Saturday, June 29, 2013

A Thriving Church in Southern France

The history of Marseille, France stretches back to pre-Roman times – at least 2,600 years.  MTW hasn’t been in France quite that long, but has enjoyed about 30 years of cooperation with UNEPREF, a reformed French denomination with roots in the protestant reformation.  Johnny was privileged to visit the region of southern France where most of UNEPREF’s churches are located and meet with the leaders of the church to discuss MTW’s past and future work with UNEPREF. 

It was a great pleasure to meet with French pastors Jean-Raymond, Daniel, and Pierre and with Pete Mitchell and Ken Matlack of MTW.  The Lord has allowed UNEPREF and MTW to cooperate in the planting of several churches and the meeting highlighted our desire to continue this good work. 

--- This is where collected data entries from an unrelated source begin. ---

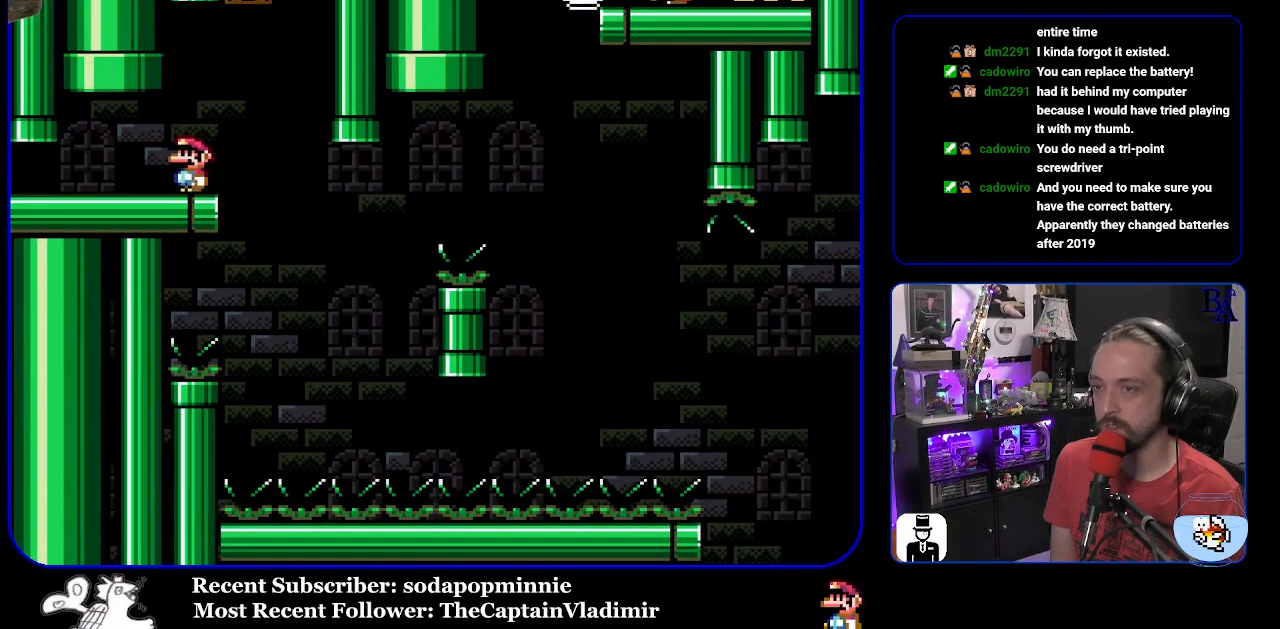
{"buttons": ["Y", "DPAD_RIGHT"], "events": [[267, "DPAD_RIGHT", "down"]]}
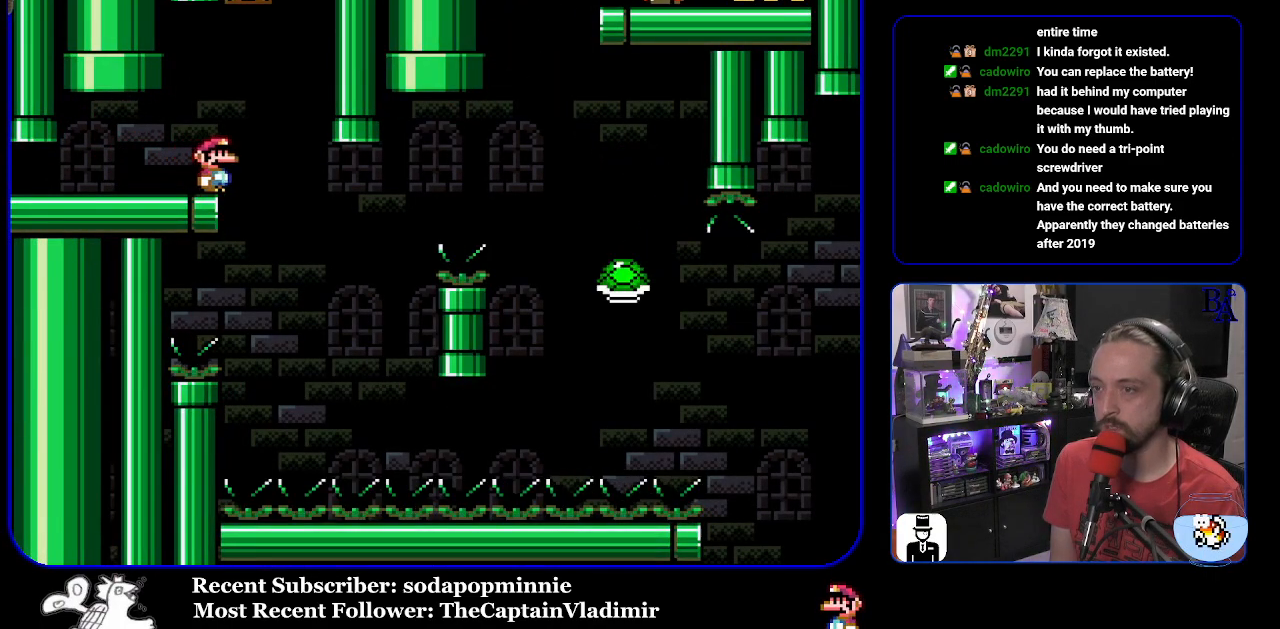
{"buttons": ["B", "Y", "DPAD_RIGHT"], "events": [[100, "DPAD_RIGHT", "up"], [150, "DPAD_LEFT", "down"], [233, "DPAD_LEFT", "up"], [283, "DPAD_RIGHT", "down"], [333, "B", "down"]]}
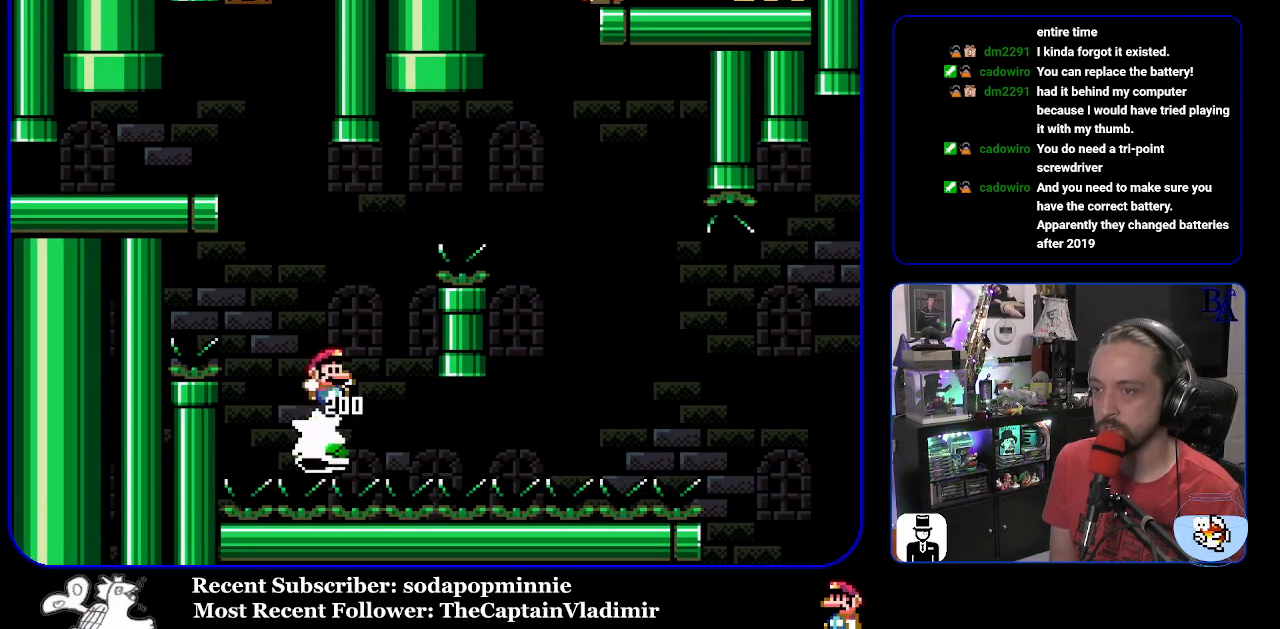
{"buttons": ["Y", "DPAD_RIGHT"], "events": [[383, "B", "up"]]}
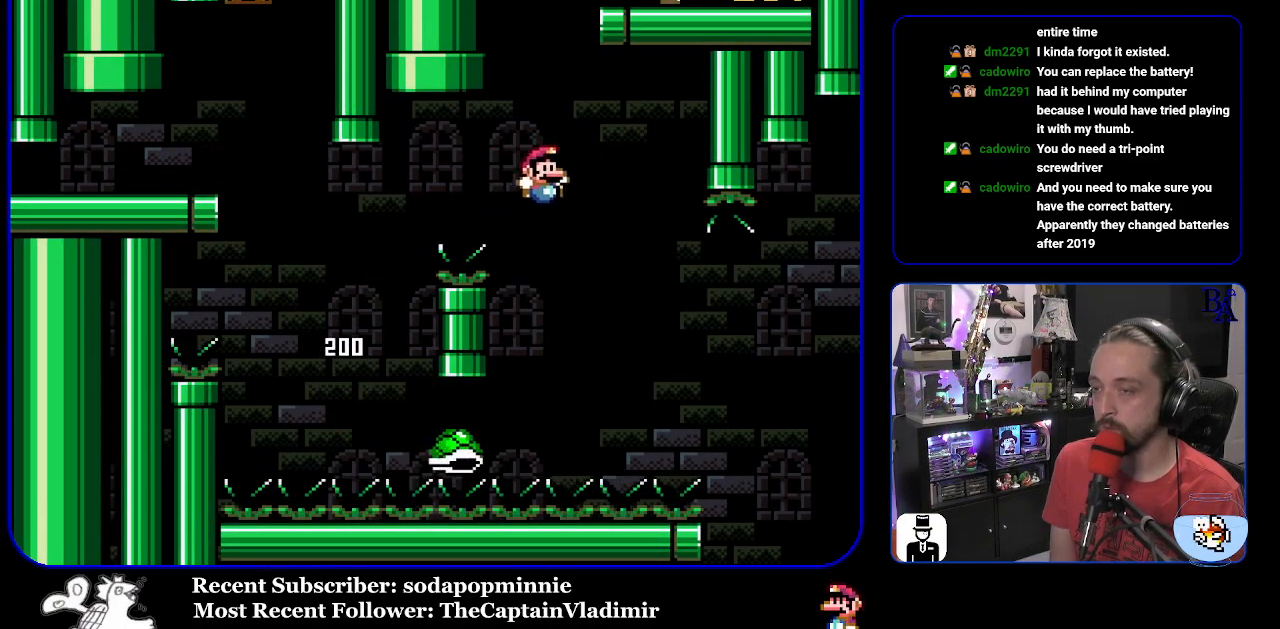
{"buttons": ["B", "Y", "DPAD_RIGHT"], "events": [[150, "B", "down"]]}
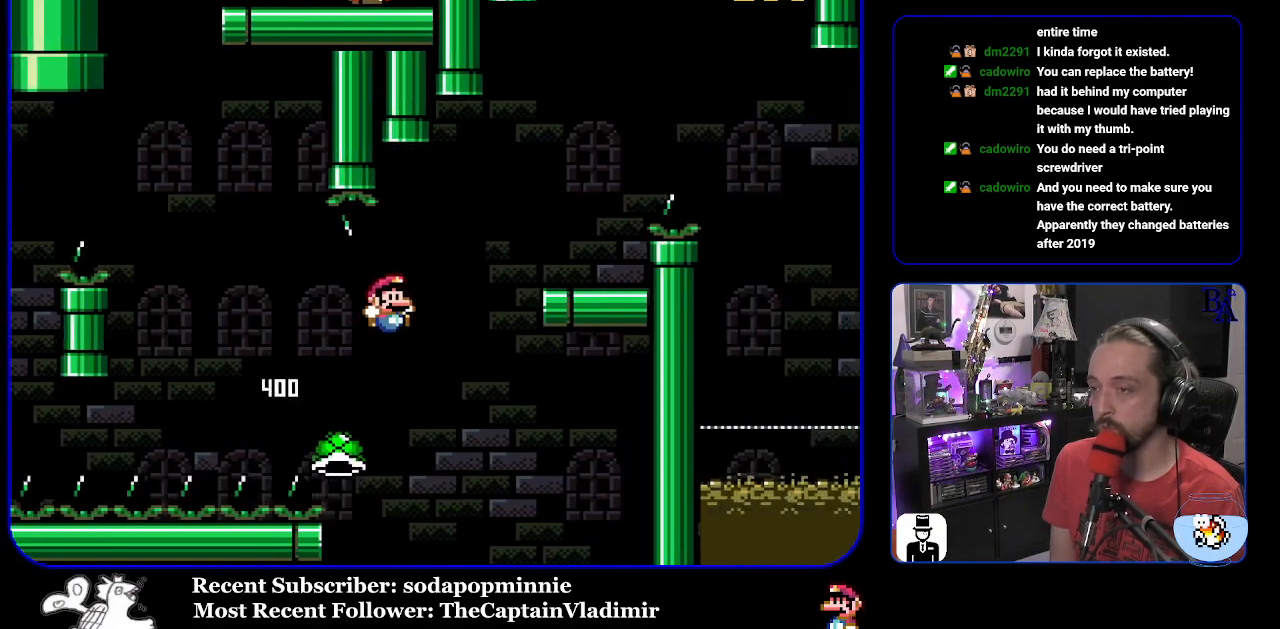
{"buttons": ["A", "X"], "events": [[117, "B", "up"], [233, "Y", "up"], [350, "X", "down"], [367, "DPAD_UP", "down"], [383, "DPAD_RIGHT", "up"], [383, "DPAD_UP", "up"], [400, "DPAD_LEFT", "down"], [483, "A", "down"], [500, "DPAD_LEFT", "up"]]}
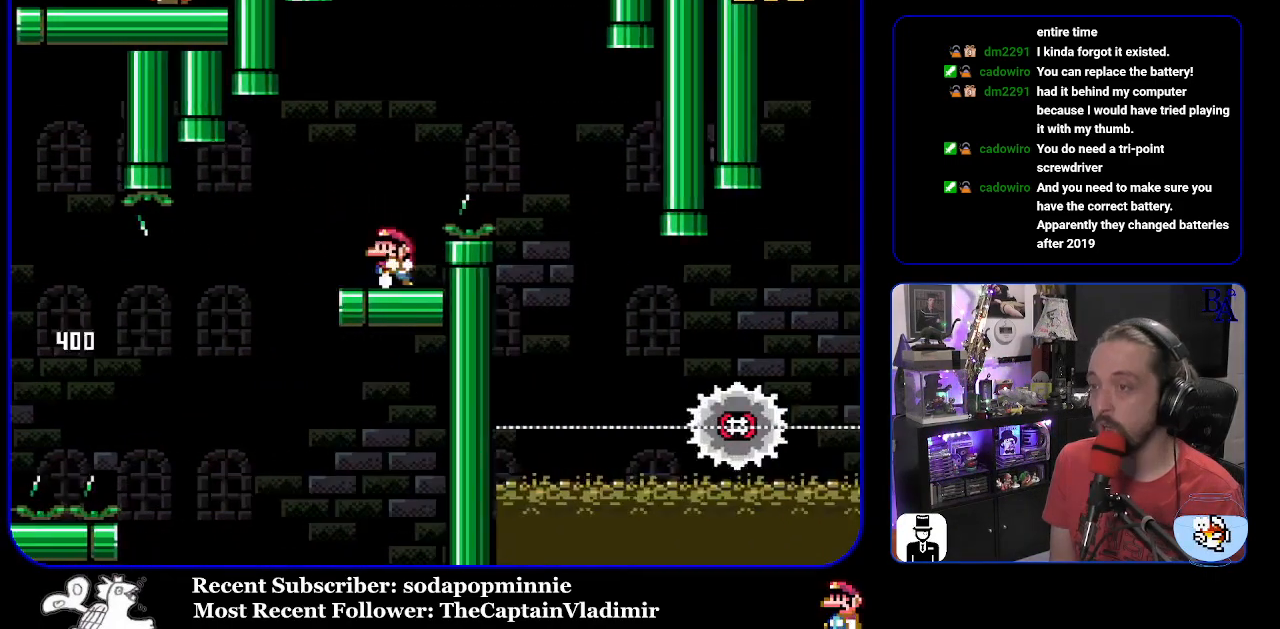
{"buttons": ["A", "X", "DPAD_RIGHT"], "events": [[17, "DPAD_RIGHT", "down"]]}
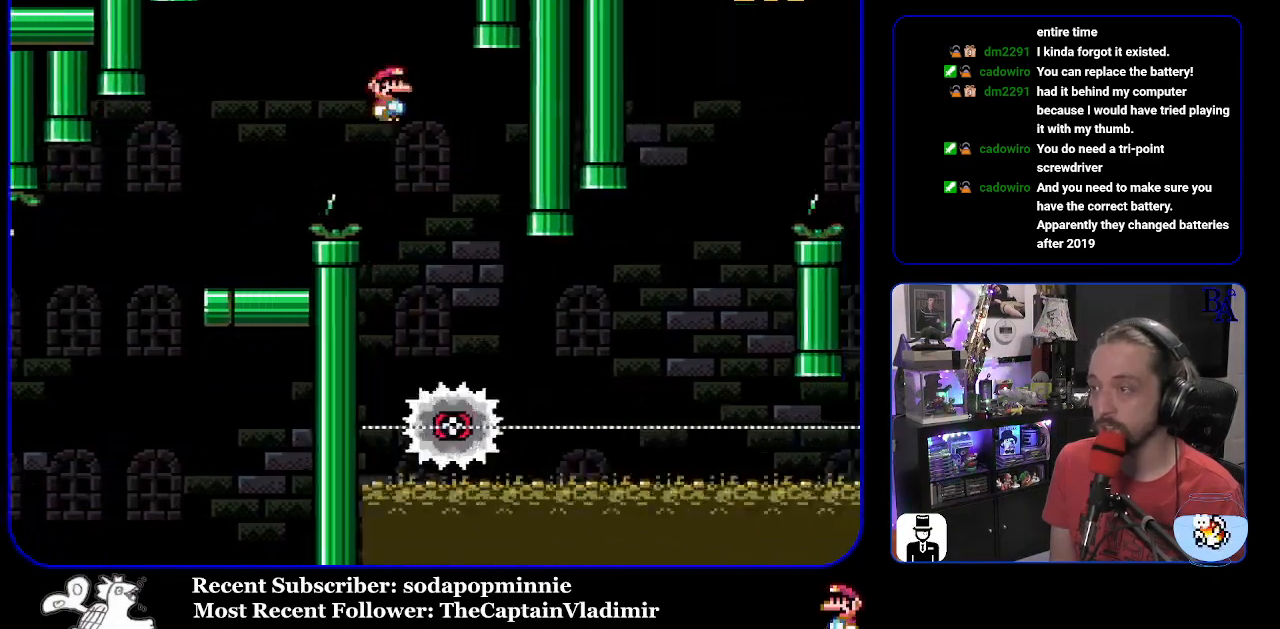
{"buttons": ["X", "DPAD_RIGHT"], "events": [[17, "DPAD_RIGHT", "up"], [50, "DPAD_LEFT", "down"], [183, "A", "up"], [200, "DPAD_LEFT", "up"], [250, "DPAD_RIGHT", "down"]]}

Although much of our time together was focused on how to improve our working relationship in the years ahead, there was time for some wonderful fellowship around meals.  We even paid a brief visit to the Musée du Désert, devoted to the memory of the persecution of the French Huguenots in the 17th and 18th centuries.   Most of the MTW team in France showed up for the dinner celebrating our 30 years together.  

Friday, June 7, 2013

Empty Sorrow without Hope

We attended a memorial service for an old friend today.  Following her death, this dear one was cremated and her ashes placed in a plastic urn.  Although she died several months ago, her ashes were kept until the local cemetery held their biannual ceremony for those who die without any relatives to provide for them.  Her friends paid for the cremation and the public burial.  Due to the impoverished circumstances of her life, there were no funds available for anything more elaborate.

This wasn’t the first funeral we had been to in the Czech Republic, but it was the first of this kind.  We were unprepared for the sadness. 

The burial took place in a very pleasant, tiny grass field.  There was a small brass band that played several quiet songs prior to and during the ceremony.  A gentle lady read a poem and then a brief sentence about each person.  These remarks weren’t personal, but general in nature - typically along the lines of, “She is gone, and nothing remains to us but her memory”, or, “He will lie here in this peaceful place forever.”  After these remarks, the lady would call the name of the deceased person and two attendants would pour their ashes into a small hole in the field.  In this manner they buried about a dozen folks in the space of 20 minutes. 

Our great sadness came in the realization that the ceremony held no hope of anything beyond the moment.  No life, no joy, nothing but a flower pot sized hole in a patch of grass - forever.  There is a hollowness, a thinness to an attempt to memorialize a living, eternal soul in this manner. 

But we are convinced of better things about our friend.  She was a lover of Jesus.  And, no matter the words that were spoken over her grave, she now rejoices in bright splendor before him who has forever loved her.  We will see her again, when she comes with Christ at the last trumpet.  This is our hope.